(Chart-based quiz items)
----

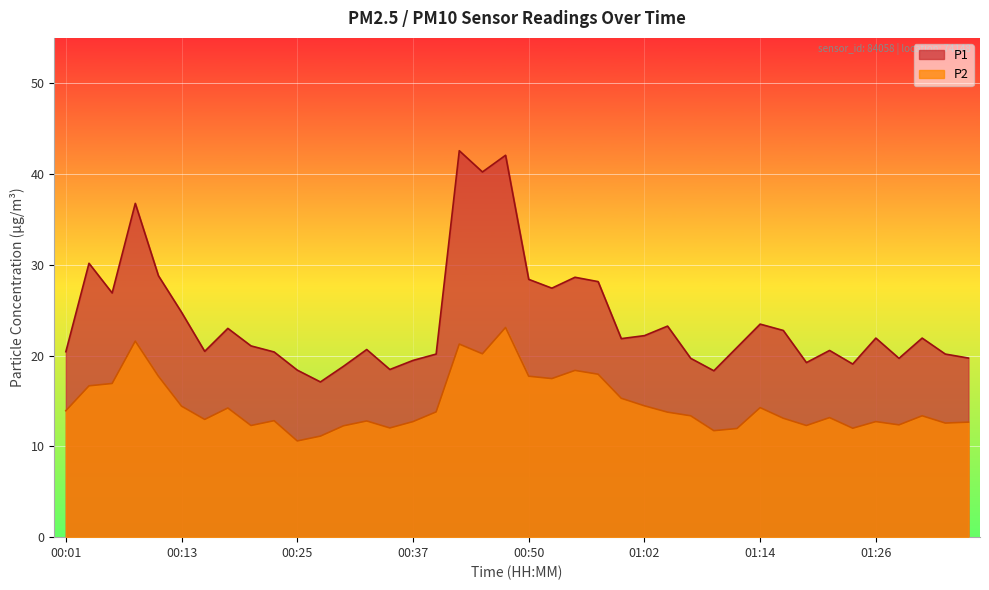

Where is the first local maximum for P2?

00:08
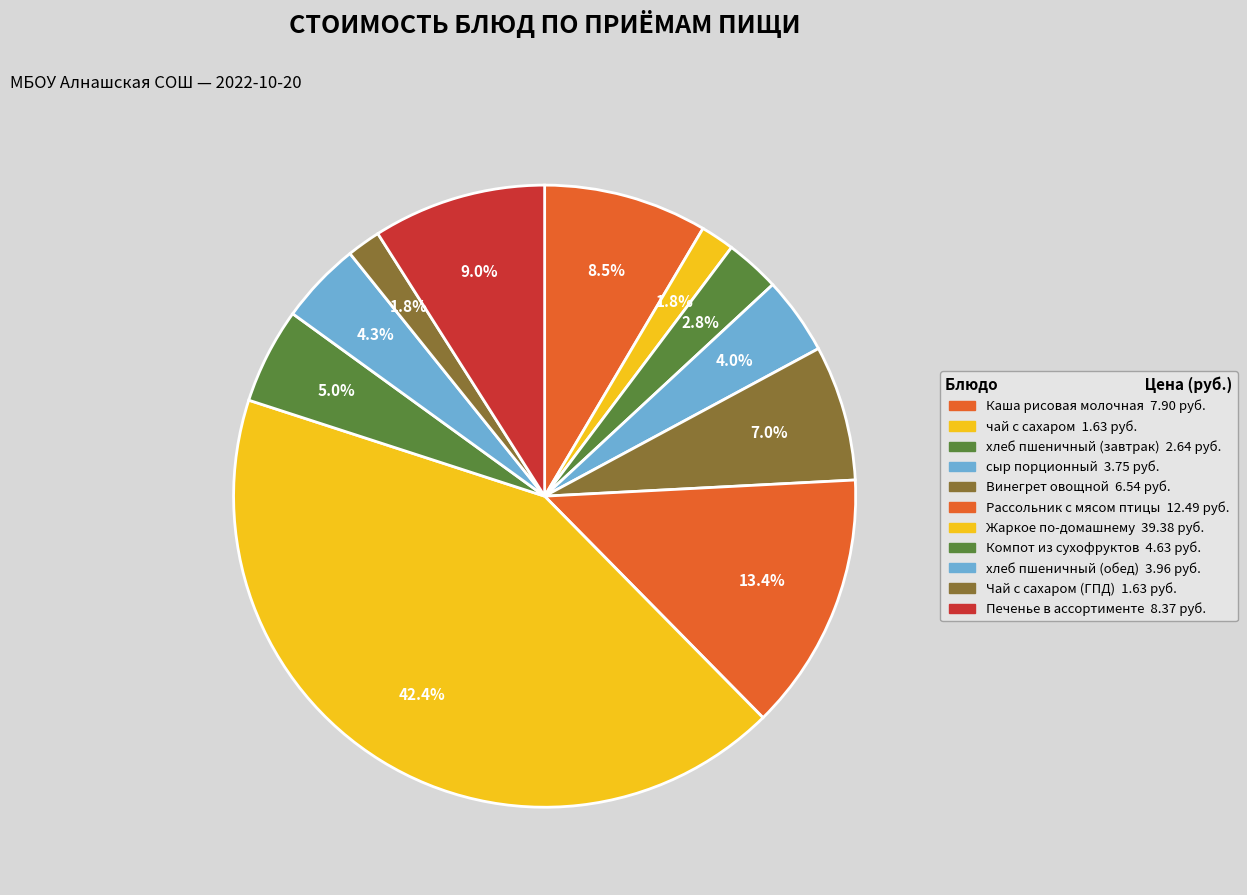

Which category has the smallest portion of the pie?

чай с сахаром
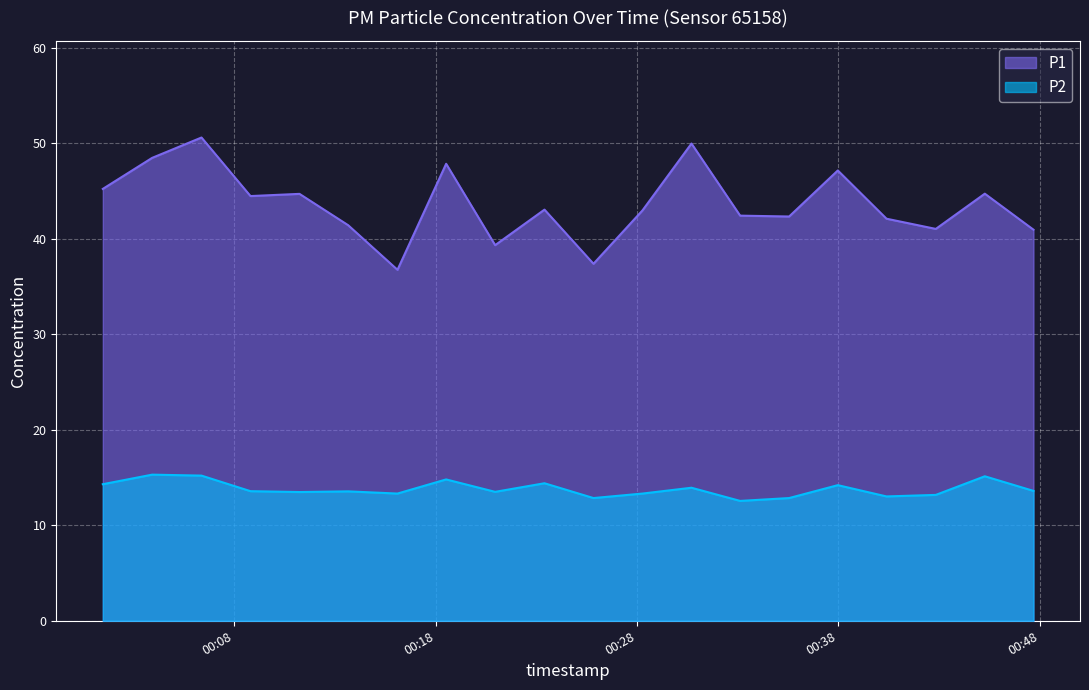

True or false: P1 and P2 cross at least once.

False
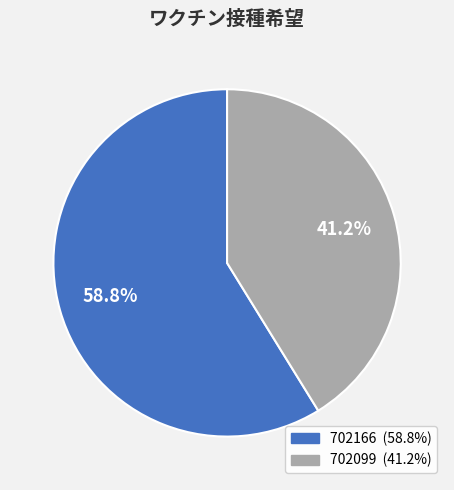

To the nearest percent, what portion does 702099 represent?

41%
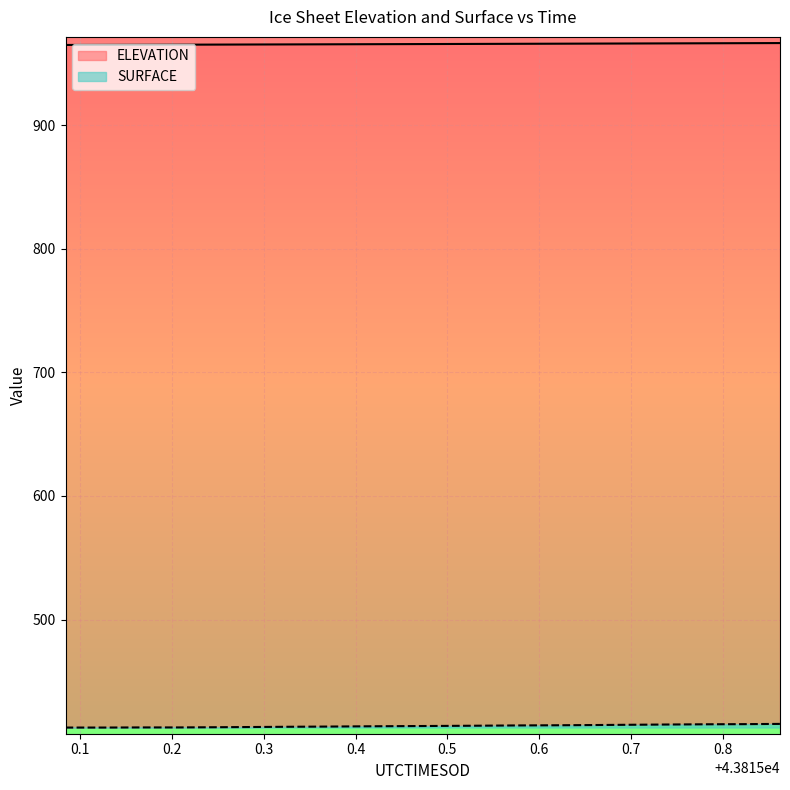

True or false: ELEVATION and SURFACE intersect in this chart.

False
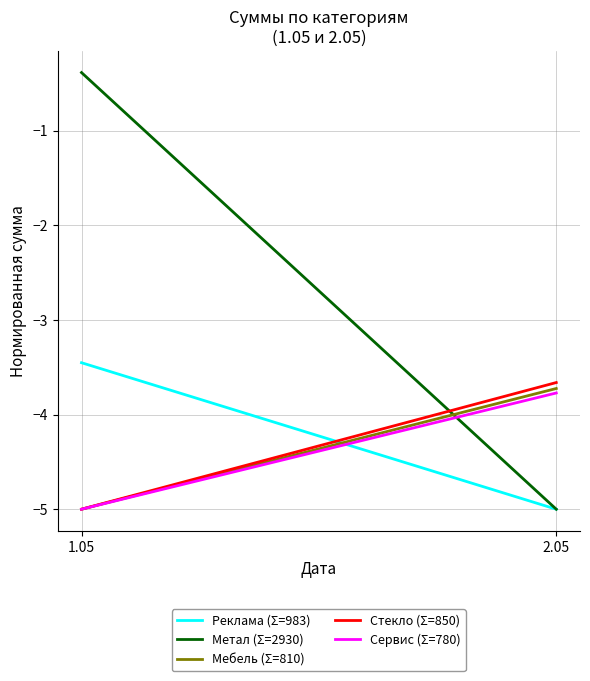

What is the average value of the Метал (Σ=2930) series?

-2.7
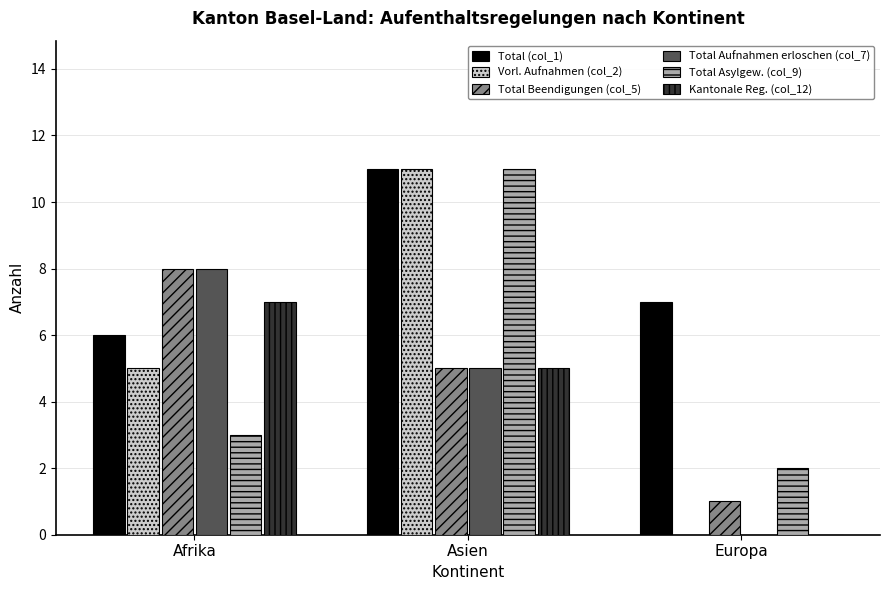

Which series changed the most between Afrika and Europa?

Total Aufnahmen erloschen (col_7)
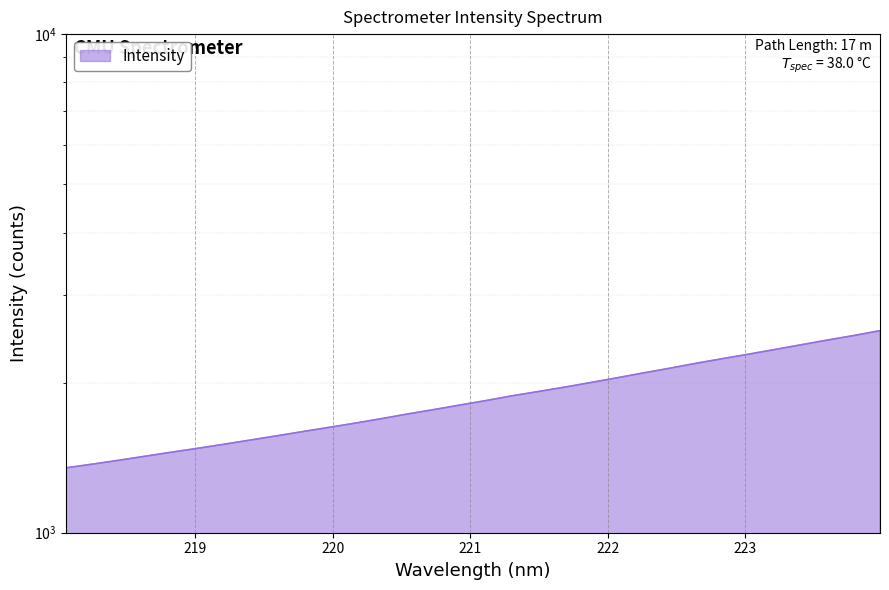

The chart shows a value of 2046.2 at 222.0721. True or false?

True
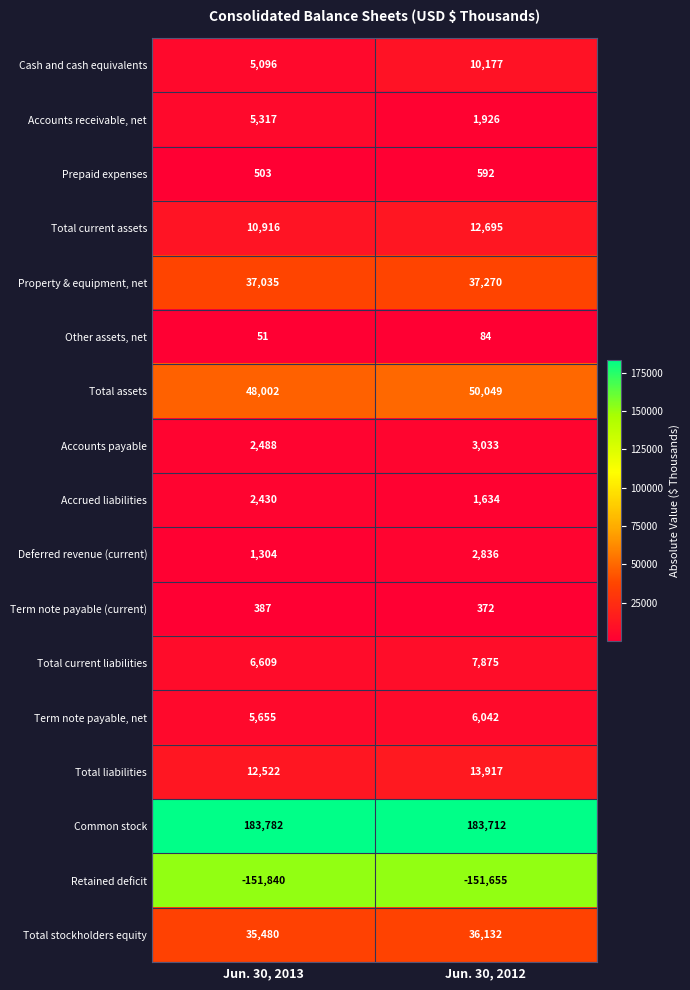

At which category is the sum across all series the highest?

Jun. 30, 2012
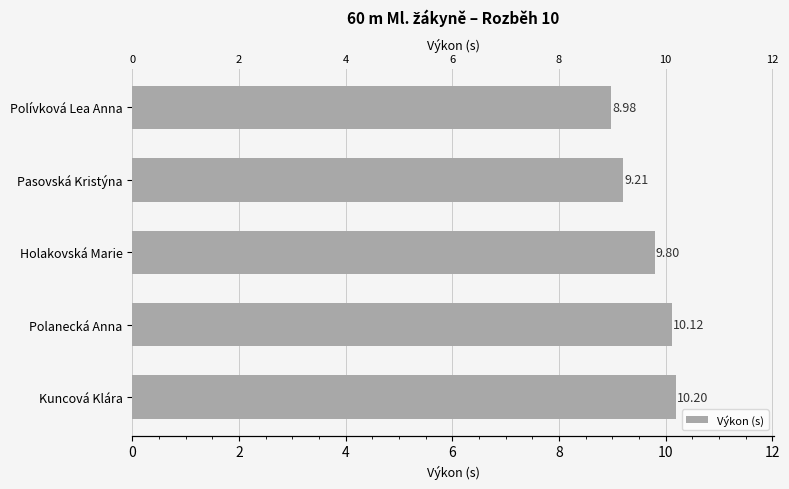

What is the value of the 2nd bar from the left?

10.1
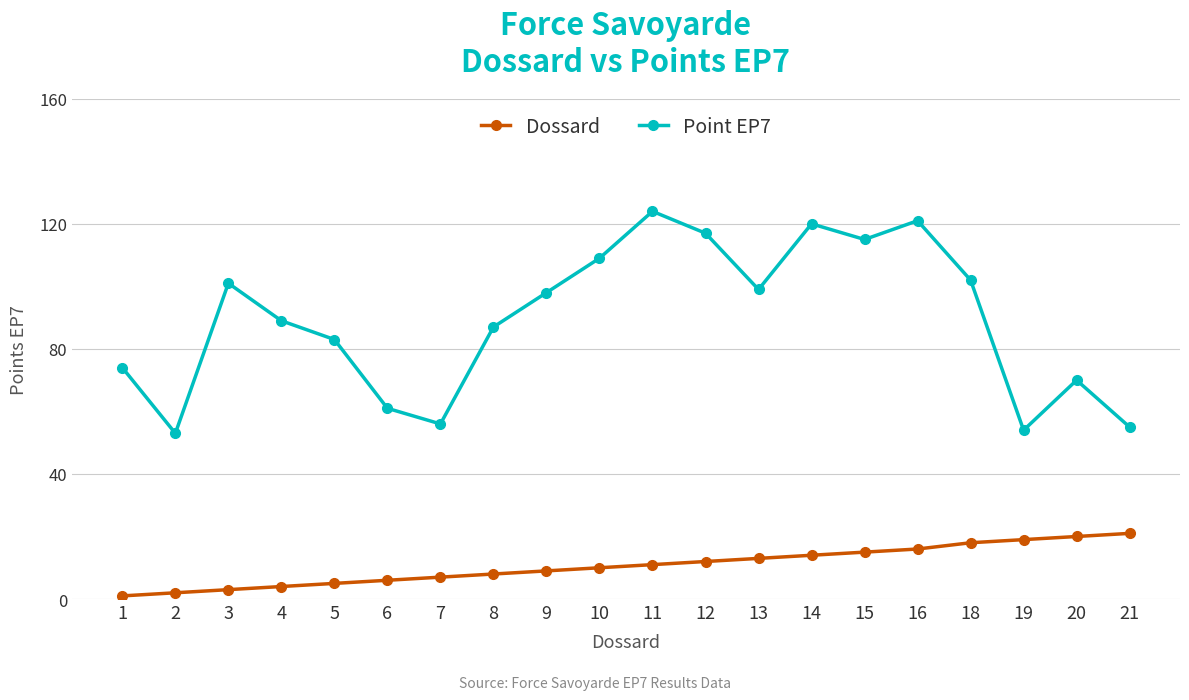

Rank the series by their average value, from highest to lowest.

Point EP7, Dossard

----

◆ EXERCISE OBJECTIVE
Show every line of the entries above that contains the word "category", copied unchanged.

◆ ANSWER BOX
Which category has the smallest portion of the pie?
At which category is the sum across all series the highest?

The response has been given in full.